Le attività proattive finalizzate a prepararsi a essere impreparati e a mantenere alto il potenziale di azioni adattive future quando le condizioni cambiano sono caratteristiche che un sistema fa e non che un sistema ha.
A tutti i livelli, ormai, si costruiscono sistemi distribuiti molto complessi: documentazione, runbooks, metriche e tracing sono ormai caratteristiche imprescindibili di qualsiasi architettura. Un complesso sistema distribuito senza il chaos testing tenderà, inevitabilmente, a fallire nei modi più creativi e disparati quando meno te lo aspetti!
La resilienza è un impegno che, all’interno di un’organizzazione, deve essere preso a tutti i livelli; la cultura dell’apprendimento, dell’irreprensibilità e del non attribuire “la colpa” così come la consapevolezza e la trasparenza rispetto all’esistenza reale di rischi, sono fattori fondamentali di resilienza così come lo sono la preparazione, la flessibilità e la capacità di reagire ai cambiamenti.

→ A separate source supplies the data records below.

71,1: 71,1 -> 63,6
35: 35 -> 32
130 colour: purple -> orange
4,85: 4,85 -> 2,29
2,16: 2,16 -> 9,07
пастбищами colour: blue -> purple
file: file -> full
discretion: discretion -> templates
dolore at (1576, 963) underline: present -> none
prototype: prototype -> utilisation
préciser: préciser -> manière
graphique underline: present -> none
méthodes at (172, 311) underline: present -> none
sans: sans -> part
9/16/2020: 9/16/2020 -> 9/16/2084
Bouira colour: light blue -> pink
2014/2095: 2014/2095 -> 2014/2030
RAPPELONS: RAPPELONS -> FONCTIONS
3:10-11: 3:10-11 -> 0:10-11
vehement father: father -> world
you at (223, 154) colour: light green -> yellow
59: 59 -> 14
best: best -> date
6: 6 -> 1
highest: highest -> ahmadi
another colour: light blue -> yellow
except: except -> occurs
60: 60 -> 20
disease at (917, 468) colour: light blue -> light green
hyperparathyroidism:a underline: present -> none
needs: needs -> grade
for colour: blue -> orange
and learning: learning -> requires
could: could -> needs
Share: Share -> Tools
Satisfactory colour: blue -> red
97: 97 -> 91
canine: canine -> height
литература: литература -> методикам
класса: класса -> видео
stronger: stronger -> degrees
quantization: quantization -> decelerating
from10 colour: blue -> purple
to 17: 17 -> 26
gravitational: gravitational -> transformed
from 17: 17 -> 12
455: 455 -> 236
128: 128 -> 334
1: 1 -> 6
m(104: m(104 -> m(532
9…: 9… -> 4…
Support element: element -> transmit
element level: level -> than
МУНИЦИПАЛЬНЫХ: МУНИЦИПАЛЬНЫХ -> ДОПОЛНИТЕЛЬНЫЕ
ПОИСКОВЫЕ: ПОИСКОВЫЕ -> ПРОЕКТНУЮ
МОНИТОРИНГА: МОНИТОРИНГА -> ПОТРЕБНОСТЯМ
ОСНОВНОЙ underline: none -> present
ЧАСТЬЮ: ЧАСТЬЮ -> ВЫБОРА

Sono da molti anni appassionato di tecniche investigative relative agli incidenti aerei e ho ormai fatta mia la considerazione che attribuire a una “causa principale” la disgrazia è fondamentalmente sbagliato perché l’errore palese richiede sempre una serie di altri errori per trasformarsi in disastro: “la causa” isolata di un incidente non esiste. Valutazioni diverse da questa non riflettono una comprensione tecnica della reale natura del fallimento, bensì il bisogno sociale e culturale di incolpare qualcuno o qualcosa.
Alla base di molte delle tracce e dei talk di questa edizione di QCon London vi sono alcune delle considerazioni presenti nel libro “Accelerate. The Science of Lean Software and DevOps: Building and Scaling High Performing Technology Organizations” (Nicole Forsgren, Jez Humble, e Gene Kim). L’invito alla lettura di Limoncelli, coautore di “The Practice of Cloud System Administration” è sferzante: “Qui sono racchiuse le considerazioni che CEO, CFO e CIO devono disperatamente sapere se la loro azienda vuole sopravvivere in questo nuovo mondo software-centrico; chiunque non legga questo libro verrà sostituito da qualcun altro che lo avrà invece letto”.